For each of the following countries, identify the single most important (largest) and least important (smallest) source of external funding: United States; Germany; Japan; Canada. Comment on the similarities and differences among the countries' funding sources.

For each country, the largest (most important) is listed first, and smallest (least important) is listed second, as reported in Figure 1 in the text. United States: Nonbank loans; Stocks. Germany: Bank loans; Bonds. Japan: Bank loans; Stocks. Canada: Bank loans; Stocks. For the United States, bank loans are relatively unimportant, but for the other countries, this makes up a very large part of overall external financing. For these countries (with the exception of the United States), stock and bond financing are relatively unimportant.

In December 2001, Argentina announced it would not honor its sovereign (government-issued) debt. Many investors were left holding Argentinean bonds priced at a fraction of their previous value. A few years later, Argentina announced it would pay back 25% of the face value of its debt. Comment on the effects of information asymmetries on government bond markets. Do you think investors are currently willing to buy bonds issued by the government of Argentina?

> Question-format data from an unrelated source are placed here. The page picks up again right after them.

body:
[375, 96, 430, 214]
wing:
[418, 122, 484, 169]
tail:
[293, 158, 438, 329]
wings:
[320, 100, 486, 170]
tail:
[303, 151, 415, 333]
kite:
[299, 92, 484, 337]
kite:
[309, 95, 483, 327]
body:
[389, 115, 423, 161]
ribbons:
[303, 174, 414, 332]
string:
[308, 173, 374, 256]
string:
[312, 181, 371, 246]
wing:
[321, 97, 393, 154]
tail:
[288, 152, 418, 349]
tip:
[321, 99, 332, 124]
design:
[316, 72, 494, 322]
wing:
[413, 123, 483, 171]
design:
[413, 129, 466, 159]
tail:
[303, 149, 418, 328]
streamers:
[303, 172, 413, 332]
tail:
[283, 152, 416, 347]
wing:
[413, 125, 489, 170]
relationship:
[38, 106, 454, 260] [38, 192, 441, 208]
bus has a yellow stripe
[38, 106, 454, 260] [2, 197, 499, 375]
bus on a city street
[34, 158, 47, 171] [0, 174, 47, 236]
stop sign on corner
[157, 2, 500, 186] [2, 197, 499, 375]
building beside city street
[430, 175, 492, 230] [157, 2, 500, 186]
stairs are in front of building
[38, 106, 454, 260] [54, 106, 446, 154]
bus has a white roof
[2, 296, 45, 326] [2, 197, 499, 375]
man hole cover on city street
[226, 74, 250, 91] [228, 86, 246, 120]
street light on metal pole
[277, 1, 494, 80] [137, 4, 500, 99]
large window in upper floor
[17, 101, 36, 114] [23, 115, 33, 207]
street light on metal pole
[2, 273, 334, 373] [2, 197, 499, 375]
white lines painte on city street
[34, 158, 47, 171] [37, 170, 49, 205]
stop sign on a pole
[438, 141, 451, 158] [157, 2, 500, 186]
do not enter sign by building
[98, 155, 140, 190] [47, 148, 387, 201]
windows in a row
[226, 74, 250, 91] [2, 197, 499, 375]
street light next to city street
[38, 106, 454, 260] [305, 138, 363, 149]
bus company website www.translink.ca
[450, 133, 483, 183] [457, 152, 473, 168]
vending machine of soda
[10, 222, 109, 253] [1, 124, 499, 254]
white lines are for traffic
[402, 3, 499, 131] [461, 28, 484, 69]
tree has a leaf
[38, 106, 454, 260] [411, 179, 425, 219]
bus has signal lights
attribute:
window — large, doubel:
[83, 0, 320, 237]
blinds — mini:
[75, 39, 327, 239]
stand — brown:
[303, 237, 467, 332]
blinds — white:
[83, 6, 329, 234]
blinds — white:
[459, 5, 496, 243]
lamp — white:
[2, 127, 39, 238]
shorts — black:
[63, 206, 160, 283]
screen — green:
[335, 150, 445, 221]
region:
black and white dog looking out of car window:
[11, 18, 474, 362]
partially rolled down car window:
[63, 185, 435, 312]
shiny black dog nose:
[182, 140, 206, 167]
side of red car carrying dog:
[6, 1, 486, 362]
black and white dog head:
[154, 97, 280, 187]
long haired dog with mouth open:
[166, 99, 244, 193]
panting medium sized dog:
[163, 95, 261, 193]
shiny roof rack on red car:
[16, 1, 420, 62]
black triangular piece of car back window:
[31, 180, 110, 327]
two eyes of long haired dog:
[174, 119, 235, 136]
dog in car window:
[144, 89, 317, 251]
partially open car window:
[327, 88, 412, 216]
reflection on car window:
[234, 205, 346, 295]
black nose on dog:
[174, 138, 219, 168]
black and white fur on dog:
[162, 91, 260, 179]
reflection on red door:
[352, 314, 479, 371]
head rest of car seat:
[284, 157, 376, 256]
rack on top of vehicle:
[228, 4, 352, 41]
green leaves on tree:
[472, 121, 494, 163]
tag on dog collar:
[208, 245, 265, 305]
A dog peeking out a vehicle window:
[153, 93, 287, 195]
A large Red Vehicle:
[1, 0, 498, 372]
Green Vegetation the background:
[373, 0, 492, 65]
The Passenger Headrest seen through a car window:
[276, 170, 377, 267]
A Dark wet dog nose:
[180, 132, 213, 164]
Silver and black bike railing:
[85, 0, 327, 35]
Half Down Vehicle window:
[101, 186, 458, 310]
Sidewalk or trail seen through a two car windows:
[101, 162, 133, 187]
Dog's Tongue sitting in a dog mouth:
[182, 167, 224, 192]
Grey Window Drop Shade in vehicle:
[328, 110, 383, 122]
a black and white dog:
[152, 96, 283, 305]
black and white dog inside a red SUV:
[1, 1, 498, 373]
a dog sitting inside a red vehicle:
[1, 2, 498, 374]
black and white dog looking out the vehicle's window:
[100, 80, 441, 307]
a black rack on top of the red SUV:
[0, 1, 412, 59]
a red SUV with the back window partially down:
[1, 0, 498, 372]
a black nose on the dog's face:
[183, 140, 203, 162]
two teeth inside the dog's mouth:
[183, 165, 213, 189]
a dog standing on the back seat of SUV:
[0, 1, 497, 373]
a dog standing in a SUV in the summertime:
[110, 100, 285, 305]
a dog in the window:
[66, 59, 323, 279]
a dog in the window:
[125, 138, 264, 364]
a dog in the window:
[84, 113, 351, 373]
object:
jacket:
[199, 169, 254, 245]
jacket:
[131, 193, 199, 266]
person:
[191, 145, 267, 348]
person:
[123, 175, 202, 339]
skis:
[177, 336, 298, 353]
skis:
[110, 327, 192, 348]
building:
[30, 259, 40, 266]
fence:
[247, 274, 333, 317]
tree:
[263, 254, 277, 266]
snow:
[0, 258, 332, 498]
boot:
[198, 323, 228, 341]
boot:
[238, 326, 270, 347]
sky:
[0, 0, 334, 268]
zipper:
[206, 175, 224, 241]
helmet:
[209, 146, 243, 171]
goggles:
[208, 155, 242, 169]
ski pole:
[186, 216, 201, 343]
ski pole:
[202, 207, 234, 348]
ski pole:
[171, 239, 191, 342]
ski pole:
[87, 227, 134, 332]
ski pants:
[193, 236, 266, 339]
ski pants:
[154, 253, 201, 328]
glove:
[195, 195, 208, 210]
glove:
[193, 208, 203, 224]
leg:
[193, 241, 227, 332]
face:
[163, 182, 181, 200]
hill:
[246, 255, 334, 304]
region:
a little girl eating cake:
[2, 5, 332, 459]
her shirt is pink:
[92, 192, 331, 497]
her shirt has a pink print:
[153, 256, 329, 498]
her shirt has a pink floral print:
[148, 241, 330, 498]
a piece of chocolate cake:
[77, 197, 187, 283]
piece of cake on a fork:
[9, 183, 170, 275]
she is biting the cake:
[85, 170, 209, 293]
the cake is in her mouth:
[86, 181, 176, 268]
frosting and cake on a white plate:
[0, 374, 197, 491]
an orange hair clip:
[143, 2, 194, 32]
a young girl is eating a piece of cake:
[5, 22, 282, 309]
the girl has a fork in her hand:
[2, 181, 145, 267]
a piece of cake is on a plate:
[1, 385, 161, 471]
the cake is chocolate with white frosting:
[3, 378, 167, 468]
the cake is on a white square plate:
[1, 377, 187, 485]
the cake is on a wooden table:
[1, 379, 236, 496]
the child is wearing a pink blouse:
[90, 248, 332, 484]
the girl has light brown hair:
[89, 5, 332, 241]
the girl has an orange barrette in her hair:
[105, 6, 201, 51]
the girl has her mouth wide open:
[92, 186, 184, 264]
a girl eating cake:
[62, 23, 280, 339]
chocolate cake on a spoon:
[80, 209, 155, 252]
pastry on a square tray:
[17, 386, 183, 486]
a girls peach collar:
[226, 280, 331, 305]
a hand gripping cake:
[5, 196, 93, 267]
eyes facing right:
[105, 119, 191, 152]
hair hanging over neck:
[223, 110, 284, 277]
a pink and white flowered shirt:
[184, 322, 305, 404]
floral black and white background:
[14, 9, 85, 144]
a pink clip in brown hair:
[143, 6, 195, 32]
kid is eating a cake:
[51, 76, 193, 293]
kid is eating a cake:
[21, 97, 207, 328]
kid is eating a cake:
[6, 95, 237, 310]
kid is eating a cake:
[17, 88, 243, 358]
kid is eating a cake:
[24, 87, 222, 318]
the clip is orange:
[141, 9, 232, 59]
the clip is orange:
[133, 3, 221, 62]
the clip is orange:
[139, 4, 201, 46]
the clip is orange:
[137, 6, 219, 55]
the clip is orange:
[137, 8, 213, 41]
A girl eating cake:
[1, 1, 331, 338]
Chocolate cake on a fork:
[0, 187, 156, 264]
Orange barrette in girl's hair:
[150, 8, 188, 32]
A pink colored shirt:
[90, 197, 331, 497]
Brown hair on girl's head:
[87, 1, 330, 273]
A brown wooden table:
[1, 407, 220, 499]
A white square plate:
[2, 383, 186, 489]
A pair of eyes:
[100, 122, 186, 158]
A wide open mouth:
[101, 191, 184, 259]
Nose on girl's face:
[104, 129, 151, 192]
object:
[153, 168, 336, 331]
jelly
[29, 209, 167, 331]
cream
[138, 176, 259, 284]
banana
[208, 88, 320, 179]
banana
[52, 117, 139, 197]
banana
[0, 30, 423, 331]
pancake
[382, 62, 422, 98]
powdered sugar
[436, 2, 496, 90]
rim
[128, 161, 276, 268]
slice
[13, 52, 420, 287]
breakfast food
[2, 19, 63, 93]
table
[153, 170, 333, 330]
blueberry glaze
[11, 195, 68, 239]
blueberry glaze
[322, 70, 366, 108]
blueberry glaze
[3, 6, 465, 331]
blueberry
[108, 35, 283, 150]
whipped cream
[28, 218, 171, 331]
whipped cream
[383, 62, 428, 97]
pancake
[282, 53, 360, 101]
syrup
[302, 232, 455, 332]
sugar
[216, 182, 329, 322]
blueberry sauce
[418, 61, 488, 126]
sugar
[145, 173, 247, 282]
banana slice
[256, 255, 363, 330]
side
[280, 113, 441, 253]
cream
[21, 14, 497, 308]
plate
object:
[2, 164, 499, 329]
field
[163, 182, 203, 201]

Information asymmetries are also present in government bond markets. Usually investors resort to many information sources about the characteristics of particular governments to assess their ability or willingness to honor their debt. As the Argentinean case illustrates, sometimes this lack of information results in huge losses for bondholders. In this respect, the problem is not significantly different from an investor who decides which corporate bond to buy, although it may be fair to say that information about corporate bonds is more standardized (making it easier to compare firms). After the Argentinean default, investors were willing to buy bonds issued by its government only at a significant risk premium, making it very costly for Argentina to raise funds in bond markets.

Why are financial intermediaries willing to engage in information collection activities when investors in financial instruments may be unwilling to do so?

Investors in financial instruments who engage in information collection face a free-rider problem, which means other investors may be able to benefit from their information without paying for it. Individual investors therefore have inadequate incentives to devote resources to gather information about borrowers who issue securities. Financial intermediaries avoid the free-rider problem because they make private loans to borrowers rather than buy the securities borrowers have issued. Since they will reap all the benefits from the information they collect, their information collection activities will be more profitable. They thus have greater incentive to invest in information collection.

Which relationship would you expect to exist between measures of corruption and living standards at the country level? Explain by which channel corruption might affect living standards.

One would expect corruption measures to be negatively correlated with living standards. Corruption usually deters investment, since it undermines the legal system. Countries in which corruption is prevalent have trouble encouraging individuals or companies to invest in them. Corruption affects living standards by undermining the efficiency of the legal system, thereby lowering investment, one fundamental ingredient to economic growth, the basis of higher living standards.

Suppose you have data about two groups of countries, one with efficient legal systems and the other with slow, costly, and inefficient legal systems. Which group of countries would you expect to exhibit higher living standards?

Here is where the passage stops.